- _Opdracht_: Kun je het voorwoord hieronder over wetenschapsvoorlichting aan leken voortzetten vanaf de laatste zin?

- _Aangeleverde tekst_:
# # #

Voorwoord
De overtuiging dat de wetenschap binnen ieders bereik behoort te zijn, is misschien te idealistisch, maar bewerkt toch dat er telkens weer pogingen worden gedaan het niet-deskundige publiek op algemeen begrijpelijke wijze voor te lichten.
Is dit doel onbereikbaar?
Misschien.
Sommige wetenschappen, ik denk vooral aan de wis- en natuurkunde, vergen dat iemand die de nieuwste vorderingen ervan begrijpen wil, op jeugdige leeftijd al zich er geheel aan wijdt, om zich de noodzakelijke basiskennis eigen te maken. Populaire verhandelingen over relativiteitstheorie, atoomsplitsing, cybernetica, enz. krijgen door de noodzakelijke vereenvoudigingen, onwillekeurig een romantisch aureool in het oog van de leek. Aan de ene kant is daardoor de science-fiction ontstaan, een onschuldig vermaak, aan de andere kant verliest het publiek nooit het gevoel dat het eigenlijk voor de gek gehouden wordt. Een soort angst, zelfs haat tegen de wetenschap is dan het falikante gevolg van de goedgemeende pogingen begrip te wekken.

# # #

[Rijen uit een dataset]

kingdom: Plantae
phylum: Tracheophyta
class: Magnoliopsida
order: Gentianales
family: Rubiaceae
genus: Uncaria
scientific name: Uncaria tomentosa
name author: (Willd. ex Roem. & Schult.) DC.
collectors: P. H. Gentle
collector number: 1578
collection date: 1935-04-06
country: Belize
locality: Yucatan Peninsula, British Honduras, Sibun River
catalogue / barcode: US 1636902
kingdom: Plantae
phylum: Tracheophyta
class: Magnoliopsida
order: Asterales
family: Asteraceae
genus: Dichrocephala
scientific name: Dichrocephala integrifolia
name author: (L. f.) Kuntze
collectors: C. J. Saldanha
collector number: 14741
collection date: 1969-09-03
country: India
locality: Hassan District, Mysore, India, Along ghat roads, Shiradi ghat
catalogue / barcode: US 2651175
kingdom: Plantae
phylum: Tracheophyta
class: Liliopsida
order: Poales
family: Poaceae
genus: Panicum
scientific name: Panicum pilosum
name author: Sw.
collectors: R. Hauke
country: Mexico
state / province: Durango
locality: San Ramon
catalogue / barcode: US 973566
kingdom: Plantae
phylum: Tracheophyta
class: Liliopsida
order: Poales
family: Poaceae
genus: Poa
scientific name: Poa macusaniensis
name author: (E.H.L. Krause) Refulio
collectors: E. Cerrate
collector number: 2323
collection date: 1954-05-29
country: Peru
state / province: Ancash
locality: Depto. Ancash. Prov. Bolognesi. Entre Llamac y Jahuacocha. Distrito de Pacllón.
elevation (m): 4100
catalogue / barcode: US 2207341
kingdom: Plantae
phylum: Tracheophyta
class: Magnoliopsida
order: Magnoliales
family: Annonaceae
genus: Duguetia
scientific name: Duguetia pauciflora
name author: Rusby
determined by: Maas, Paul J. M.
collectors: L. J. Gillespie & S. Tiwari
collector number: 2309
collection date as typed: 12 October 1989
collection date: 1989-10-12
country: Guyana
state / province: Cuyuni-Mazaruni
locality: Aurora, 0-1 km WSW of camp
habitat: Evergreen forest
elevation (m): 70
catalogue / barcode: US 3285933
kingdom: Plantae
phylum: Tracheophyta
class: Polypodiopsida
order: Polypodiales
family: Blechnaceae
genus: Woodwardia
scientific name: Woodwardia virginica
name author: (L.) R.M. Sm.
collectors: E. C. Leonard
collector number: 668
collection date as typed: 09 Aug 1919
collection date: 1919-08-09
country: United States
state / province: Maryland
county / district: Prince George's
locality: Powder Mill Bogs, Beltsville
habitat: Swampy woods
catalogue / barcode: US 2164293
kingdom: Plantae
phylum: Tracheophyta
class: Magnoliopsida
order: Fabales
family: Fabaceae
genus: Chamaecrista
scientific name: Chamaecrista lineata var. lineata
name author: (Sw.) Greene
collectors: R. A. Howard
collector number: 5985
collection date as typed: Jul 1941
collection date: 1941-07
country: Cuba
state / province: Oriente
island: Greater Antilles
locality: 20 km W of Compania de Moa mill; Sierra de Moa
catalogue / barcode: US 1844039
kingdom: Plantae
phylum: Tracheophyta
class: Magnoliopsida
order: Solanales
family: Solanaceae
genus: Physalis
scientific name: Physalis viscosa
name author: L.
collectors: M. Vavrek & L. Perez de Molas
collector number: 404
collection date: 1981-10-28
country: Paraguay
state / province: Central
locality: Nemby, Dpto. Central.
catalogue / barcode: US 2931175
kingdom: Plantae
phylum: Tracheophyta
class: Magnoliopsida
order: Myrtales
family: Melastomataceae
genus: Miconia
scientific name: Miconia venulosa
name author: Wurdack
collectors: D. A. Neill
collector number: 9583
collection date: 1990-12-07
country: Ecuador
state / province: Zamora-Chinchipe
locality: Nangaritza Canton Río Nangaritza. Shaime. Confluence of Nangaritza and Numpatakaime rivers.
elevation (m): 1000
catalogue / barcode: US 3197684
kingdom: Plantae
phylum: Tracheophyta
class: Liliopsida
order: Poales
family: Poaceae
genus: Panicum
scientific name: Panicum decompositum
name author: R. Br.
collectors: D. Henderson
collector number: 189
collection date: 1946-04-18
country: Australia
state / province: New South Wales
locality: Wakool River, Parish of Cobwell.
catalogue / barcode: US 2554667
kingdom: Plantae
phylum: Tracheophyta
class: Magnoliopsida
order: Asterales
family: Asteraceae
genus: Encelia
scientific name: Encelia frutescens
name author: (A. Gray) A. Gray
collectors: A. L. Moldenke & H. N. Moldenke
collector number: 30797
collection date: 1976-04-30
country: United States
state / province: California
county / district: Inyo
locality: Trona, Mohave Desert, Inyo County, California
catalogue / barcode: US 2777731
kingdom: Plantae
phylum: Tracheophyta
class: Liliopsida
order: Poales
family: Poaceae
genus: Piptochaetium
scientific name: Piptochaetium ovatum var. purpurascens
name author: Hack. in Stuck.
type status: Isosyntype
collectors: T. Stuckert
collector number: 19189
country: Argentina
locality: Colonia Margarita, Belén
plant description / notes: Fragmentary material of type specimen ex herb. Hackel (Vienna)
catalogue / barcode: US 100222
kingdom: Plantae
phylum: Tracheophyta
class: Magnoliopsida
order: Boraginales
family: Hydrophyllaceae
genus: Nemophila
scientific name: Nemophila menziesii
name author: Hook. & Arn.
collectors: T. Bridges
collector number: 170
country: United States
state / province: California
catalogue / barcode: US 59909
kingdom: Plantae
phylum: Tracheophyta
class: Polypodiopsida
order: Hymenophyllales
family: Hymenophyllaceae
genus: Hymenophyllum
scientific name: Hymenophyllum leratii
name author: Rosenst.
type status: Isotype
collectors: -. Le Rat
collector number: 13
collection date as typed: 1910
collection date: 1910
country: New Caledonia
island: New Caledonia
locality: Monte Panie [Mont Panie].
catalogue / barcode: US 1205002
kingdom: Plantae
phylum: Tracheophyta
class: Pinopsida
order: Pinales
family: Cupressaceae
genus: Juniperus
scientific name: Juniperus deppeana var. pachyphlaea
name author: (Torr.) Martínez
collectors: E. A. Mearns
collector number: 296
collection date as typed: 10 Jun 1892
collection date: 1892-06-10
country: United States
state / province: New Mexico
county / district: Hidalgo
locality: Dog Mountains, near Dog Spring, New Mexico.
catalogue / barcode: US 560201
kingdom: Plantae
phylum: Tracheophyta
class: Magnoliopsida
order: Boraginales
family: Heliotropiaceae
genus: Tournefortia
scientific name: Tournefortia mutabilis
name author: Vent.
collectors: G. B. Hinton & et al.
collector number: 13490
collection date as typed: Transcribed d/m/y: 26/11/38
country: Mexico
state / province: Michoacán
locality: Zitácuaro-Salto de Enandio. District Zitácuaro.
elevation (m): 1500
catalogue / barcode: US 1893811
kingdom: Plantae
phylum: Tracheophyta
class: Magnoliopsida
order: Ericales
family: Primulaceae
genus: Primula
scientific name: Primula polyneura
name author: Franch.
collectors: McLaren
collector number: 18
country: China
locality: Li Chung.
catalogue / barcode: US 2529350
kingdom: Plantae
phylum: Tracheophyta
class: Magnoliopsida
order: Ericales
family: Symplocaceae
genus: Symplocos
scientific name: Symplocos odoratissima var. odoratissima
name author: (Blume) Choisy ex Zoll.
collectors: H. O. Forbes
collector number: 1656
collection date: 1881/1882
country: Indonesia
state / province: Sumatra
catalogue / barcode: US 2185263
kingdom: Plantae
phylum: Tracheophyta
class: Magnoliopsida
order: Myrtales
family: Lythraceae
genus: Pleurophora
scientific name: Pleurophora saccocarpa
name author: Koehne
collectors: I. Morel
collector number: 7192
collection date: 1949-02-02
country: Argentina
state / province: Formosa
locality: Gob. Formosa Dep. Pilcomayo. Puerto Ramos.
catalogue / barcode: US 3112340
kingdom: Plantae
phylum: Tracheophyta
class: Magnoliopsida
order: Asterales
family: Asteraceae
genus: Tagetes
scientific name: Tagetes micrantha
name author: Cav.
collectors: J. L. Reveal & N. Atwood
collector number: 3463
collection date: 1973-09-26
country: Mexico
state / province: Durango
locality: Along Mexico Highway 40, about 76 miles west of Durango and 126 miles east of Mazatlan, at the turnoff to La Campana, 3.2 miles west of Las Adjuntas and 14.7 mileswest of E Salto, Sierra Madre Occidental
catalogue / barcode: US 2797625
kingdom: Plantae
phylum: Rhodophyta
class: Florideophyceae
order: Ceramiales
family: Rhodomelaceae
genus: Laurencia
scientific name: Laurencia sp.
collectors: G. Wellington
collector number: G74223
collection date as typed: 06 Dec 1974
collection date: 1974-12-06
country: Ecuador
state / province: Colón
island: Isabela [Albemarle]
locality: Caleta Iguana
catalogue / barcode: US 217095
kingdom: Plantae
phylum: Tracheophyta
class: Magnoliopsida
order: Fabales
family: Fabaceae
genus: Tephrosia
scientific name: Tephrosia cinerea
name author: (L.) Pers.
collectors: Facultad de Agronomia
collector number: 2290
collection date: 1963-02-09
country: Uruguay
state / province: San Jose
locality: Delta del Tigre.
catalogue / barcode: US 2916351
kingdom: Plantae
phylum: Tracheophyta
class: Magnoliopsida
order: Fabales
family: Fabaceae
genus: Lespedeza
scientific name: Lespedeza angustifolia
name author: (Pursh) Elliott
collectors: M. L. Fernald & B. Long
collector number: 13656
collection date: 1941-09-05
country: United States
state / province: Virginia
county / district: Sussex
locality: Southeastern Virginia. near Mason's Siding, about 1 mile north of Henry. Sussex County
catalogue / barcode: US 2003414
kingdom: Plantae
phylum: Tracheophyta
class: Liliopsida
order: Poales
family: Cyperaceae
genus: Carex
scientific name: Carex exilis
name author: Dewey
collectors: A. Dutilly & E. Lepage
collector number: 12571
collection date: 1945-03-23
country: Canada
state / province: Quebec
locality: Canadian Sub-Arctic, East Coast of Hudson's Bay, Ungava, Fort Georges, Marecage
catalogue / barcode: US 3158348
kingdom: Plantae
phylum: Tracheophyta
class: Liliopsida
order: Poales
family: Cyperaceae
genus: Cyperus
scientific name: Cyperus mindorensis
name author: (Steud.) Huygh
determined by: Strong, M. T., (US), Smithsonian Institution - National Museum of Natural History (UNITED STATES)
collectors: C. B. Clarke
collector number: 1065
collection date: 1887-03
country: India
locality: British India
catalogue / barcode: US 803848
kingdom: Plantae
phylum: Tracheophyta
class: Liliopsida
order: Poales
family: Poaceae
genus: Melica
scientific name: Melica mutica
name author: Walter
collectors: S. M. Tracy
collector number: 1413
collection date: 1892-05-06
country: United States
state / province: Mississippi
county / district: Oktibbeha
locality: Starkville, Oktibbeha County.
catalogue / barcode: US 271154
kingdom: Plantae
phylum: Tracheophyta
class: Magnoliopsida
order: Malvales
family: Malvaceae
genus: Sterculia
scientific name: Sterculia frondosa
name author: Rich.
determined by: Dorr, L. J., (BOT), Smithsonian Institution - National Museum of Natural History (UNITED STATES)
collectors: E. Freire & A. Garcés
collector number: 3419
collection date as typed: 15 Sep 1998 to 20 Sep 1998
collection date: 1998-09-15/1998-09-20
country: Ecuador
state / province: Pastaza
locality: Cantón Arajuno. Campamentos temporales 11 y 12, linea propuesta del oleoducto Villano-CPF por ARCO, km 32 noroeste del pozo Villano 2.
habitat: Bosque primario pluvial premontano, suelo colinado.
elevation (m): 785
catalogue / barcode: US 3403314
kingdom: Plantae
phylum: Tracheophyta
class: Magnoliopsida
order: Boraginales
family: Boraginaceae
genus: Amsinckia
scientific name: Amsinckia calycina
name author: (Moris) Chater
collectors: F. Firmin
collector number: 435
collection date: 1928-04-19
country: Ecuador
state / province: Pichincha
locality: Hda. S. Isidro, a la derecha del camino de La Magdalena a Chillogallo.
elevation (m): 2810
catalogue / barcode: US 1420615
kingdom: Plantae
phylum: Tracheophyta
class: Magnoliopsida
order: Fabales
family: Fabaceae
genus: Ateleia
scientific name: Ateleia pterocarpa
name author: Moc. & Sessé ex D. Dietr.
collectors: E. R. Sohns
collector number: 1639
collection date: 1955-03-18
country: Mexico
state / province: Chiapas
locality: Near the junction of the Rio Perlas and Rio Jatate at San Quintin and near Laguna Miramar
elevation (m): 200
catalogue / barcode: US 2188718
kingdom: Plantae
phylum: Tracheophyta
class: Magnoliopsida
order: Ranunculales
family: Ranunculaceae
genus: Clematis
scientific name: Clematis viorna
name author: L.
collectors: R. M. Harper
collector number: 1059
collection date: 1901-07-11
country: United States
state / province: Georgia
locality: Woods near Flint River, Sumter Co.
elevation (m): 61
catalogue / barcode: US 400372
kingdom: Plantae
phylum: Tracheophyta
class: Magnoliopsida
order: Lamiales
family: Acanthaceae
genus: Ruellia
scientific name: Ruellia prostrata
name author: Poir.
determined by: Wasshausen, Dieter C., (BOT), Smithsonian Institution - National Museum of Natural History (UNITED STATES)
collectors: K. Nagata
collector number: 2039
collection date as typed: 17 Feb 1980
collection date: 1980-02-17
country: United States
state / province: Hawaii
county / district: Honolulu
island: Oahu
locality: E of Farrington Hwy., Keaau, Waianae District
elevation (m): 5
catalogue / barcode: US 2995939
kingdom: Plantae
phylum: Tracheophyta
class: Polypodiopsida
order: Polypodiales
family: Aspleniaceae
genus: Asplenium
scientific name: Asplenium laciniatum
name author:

# # #

- _Antwoord_:
Het onderwerp dat in dit boek behandeld wordt, ligt gelukkig niet op het terrein van de theoretische natuurkunde, maar valt binnen het bestek van de toegepaste wetenschap. De theoretische kennis, nodig om het erosieprobleem te begrijpen, is elementair en bovendien heb ik niet geaarzeld hier en daar ter verduidelijking passages in te lassen die op zichzelf eerder in leerboeken der natuurkunde, chemie of mineralogie thuishoren. Mijn bedoeling is geweest dat ook wie de betreffende feiten nooit geleerd heeft of ze sinds zijn schooljaren vergeten is, toch alles bij de hand zou hebben om het betoog te kunnen blijven volgen.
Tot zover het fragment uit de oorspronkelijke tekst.